-- The problem --
An exact transcription of all the records is required, minus the images.

-- Supplied data --
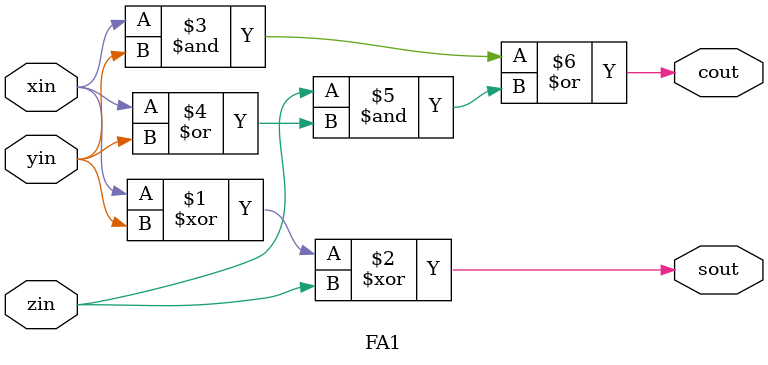
<source format=v>
`timescale 1ns/10ps
module FA1(// input
             xin, 
             yin, 
             zin, 
            
            // output 
             sout, 
             cout
            );
    
   input   xin;  
   input   yin;
   input   zin; 
   
   output  sout;  
   output  cout;
   
  // sum result
   assign sout = xin ^ yin ^ zin;
  
  // carry result 
   assign cout = xin & yin | zin & (xin | yin);

endmodule
</source>
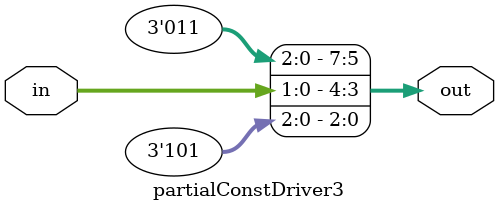
<source format=v>
module partialConstDriver3(input [2-1:0] in, output [8-1:0] out);
  assign out = {2'B 11, in, 3'B 101};
endmodule

</source>
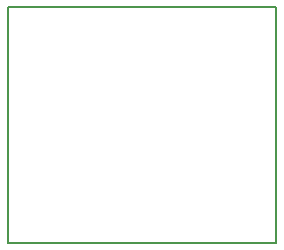
<source format=gm1>
G04 MADE WITH FRITZING*
G04 WWW.FRITZING.ORG*
G04 DOUBLE SIDED*
G04 HOLES PLATED*
G04 CONTOUR ON CENTER OF CONTOUR VECTOR*
%ASAXBY*%
%FSLAX23Y23*%
%MOIN*%
%OFA0B0*%
%SFA1.0B1.0*%
%ADD10R,0.901661X0.793626*%
%ADD11C,0.008000*%
%ADD10C,0.008*%
%LNCONTOUR*%
G90*
G70*
G54D10*
G54D11*
X4Y790D02*
X898Y790D01*
X898Y4D01*
X4Y4D01*
X4Y790D01*
D02*
G04 End of contour*
M02*
</source>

-- Written solution --
<source format=v>
`timescale 1ns/10ps
module FA1(// input
             xin, 
             yin, 
             zin, 
            
            // output 
             sout, 
             cout
            );
    
   input   xin;  
   input   yin;
   input   zin; 
   
   output  sout;  
   output  cout;
   
  // sum result
   assign sout = xin ^ yin ^ zin;
  
  // carry result 
   assign cout = xin & yin | zin & (xin | yin);

endmodule
</source>
<source format=v>
module partialConstDriver3(input [2-1:0] in, output [8-1:0] out);
  assign out = {2'B 11, in, 3'B 101};
endmodule

</source>
<source format=gm1>
G04 MADE WITH FRITZING*
G04 WWW.FRITZING.ORG*
G04 DOUBLE SIDED*
G04 HOLES PLATED*
G04 CONTOUR ON CENTER OF CONTOUR VECTOR*
%ASAXBY*%
%FSLAX23Y23*%
%MOIN*%
%OFA0B0*%
%SFA1.0B1.0*%
%ADD10R,0.901661X0.793626*%
%ADD11C,0.008000*%
%ADD10C,0.008*%
%LNCONTOUR*%
G90*
G70*
G54D10*
G54D11*
X4Y790D02*
X898Y790D01*
X898Y4D01*
X4Y4D01*
X4Y790D01*
D02*
G04 End of contour*
M02*
</source>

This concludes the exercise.